For Gadwall, we had enough data to compare actual weights and predicted weights of known-age ducklings. Predicted values were taken from the growth curve model based on ages estimated from feather-age classes. We also calculated expected weights for young flying Mallard (average age 56 days) and Gadwall (50 days). To determine if the attainment of flight had any effect on weight gain, we compared actual weights of flying young with those predicted from the growth curve.

Weights of adults were grouped by 10-day intervals beginning with 27 March-5 April. Each 10-day interval was coded by its midpoint. Intervals with < 10 measurements were grouped with adjacent ones and the weighted average date was used for the coded date.

We used the General Linear Models Procedure (SAS Institute, Inc. 1987) to test for relationships between adult weights and several explanatory variables.
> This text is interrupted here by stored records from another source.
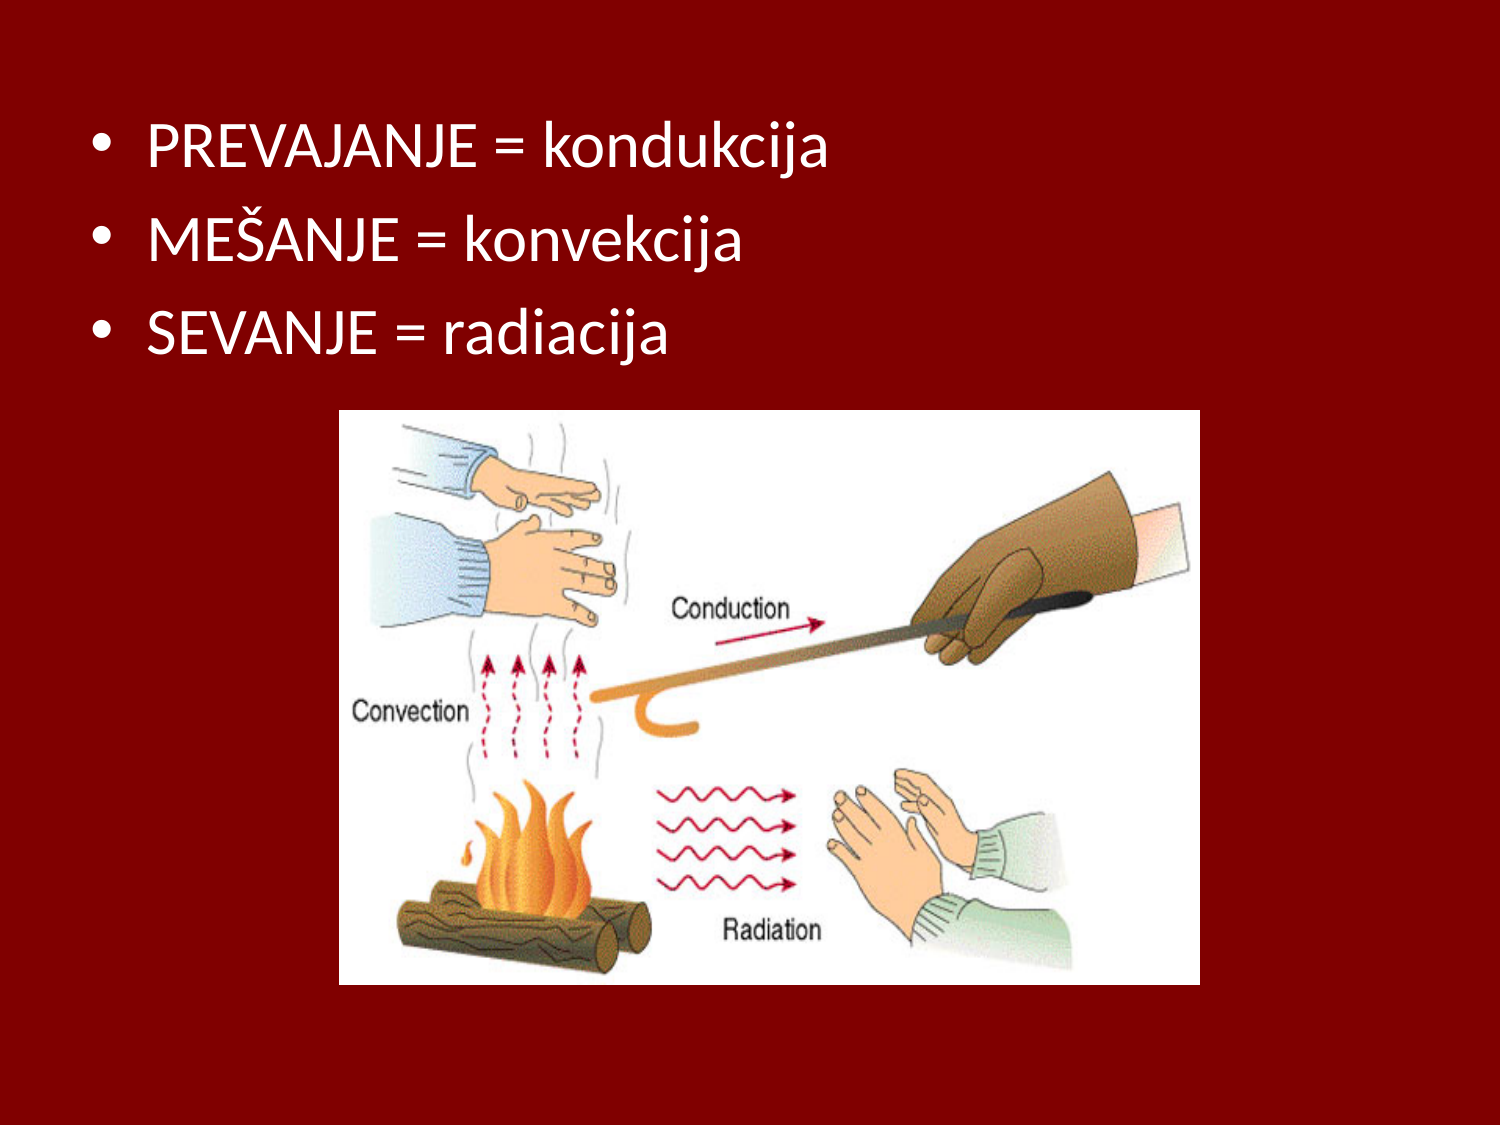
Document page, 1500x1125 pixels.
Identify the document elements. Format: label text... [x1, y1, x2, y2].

picture [339, 410, 1200, 985]
list PREVAJANJE = kondukcija MEŠANJE = konvekcija SEVANJE = radiacija [75, 93, 1425, 1032]
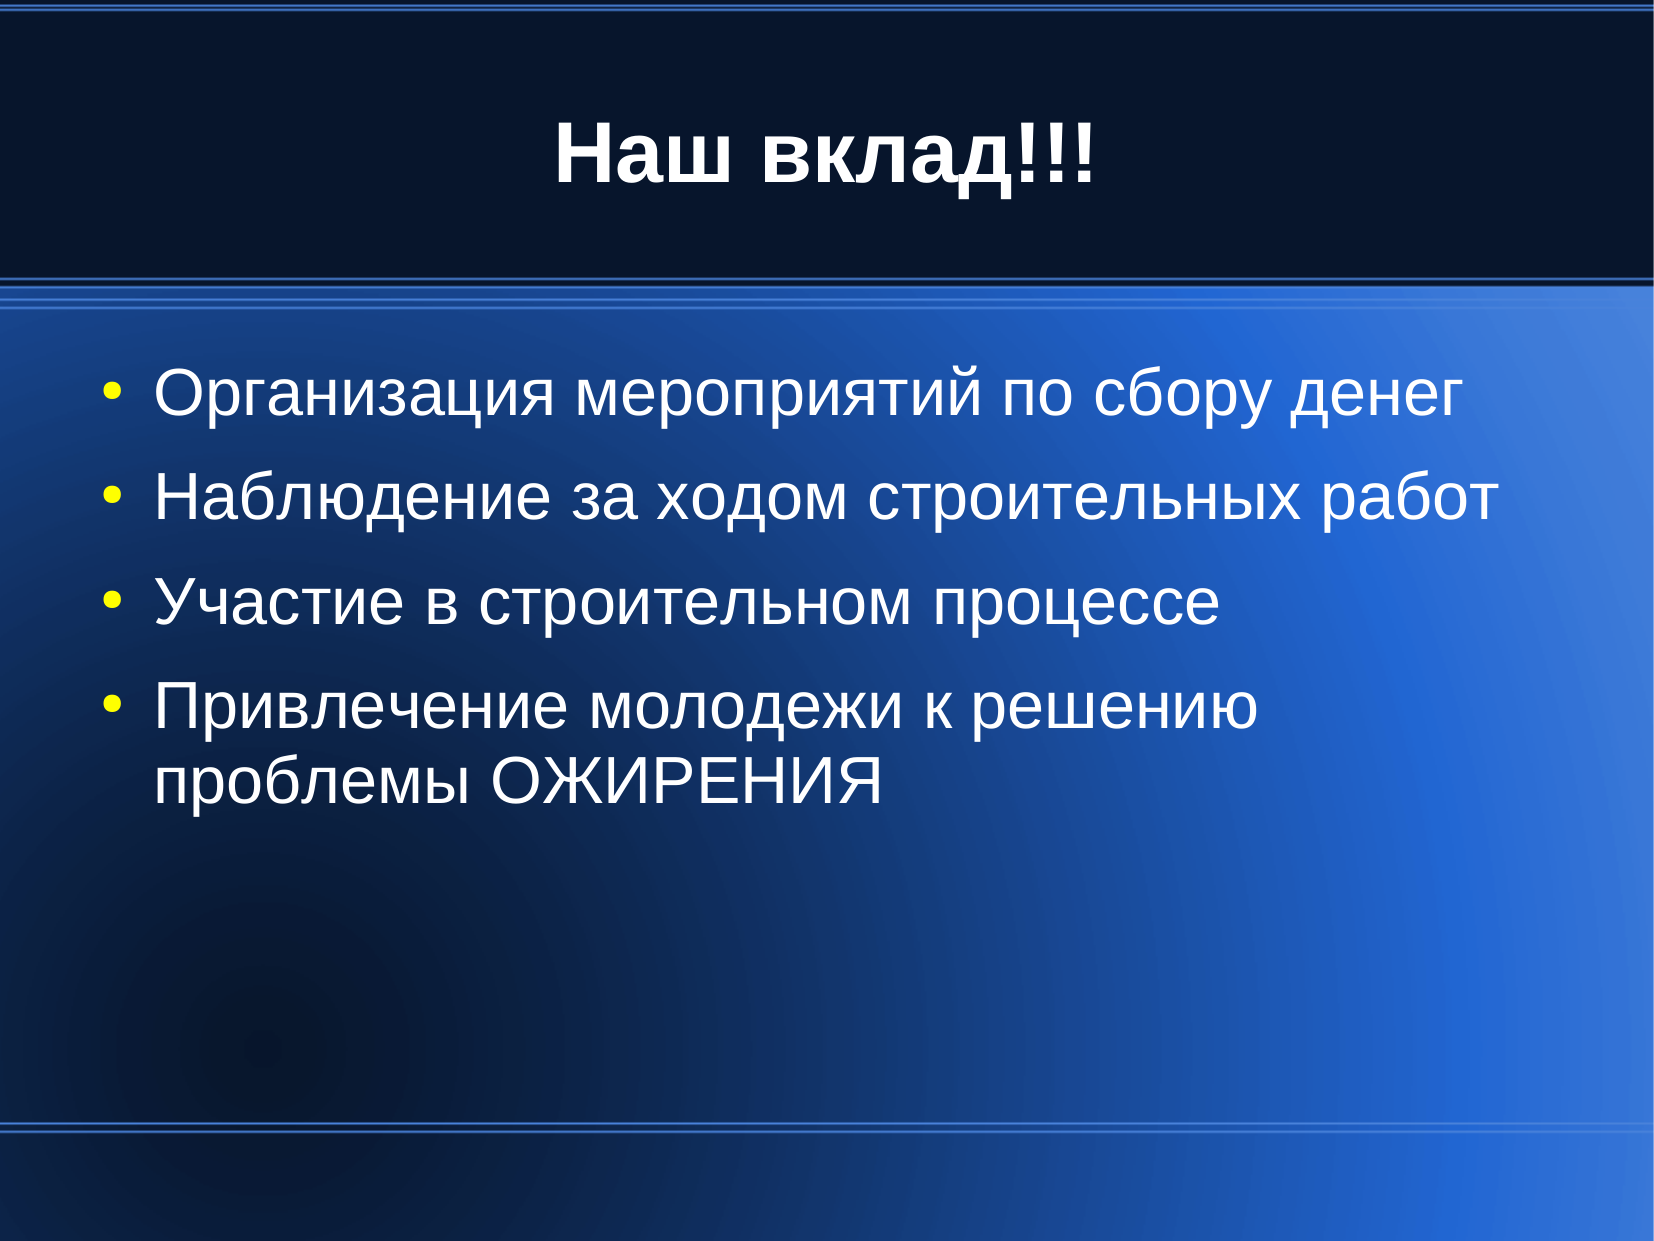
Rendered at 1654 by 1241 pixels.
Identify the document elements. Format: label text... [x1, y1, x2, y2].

These variables included age (for females only), a variable indicating whether or not the bird had been captured on a nest (females only), 10-day interval, year, wetland area, and wetland change. Models were developed by successively eliminating non-significant (P > 0.05) variables. Averages of adult weights were expressed as estimated population marginal means, which accounted for the unbalanced sample sizes (SAS Institute, Inc. 1987:600).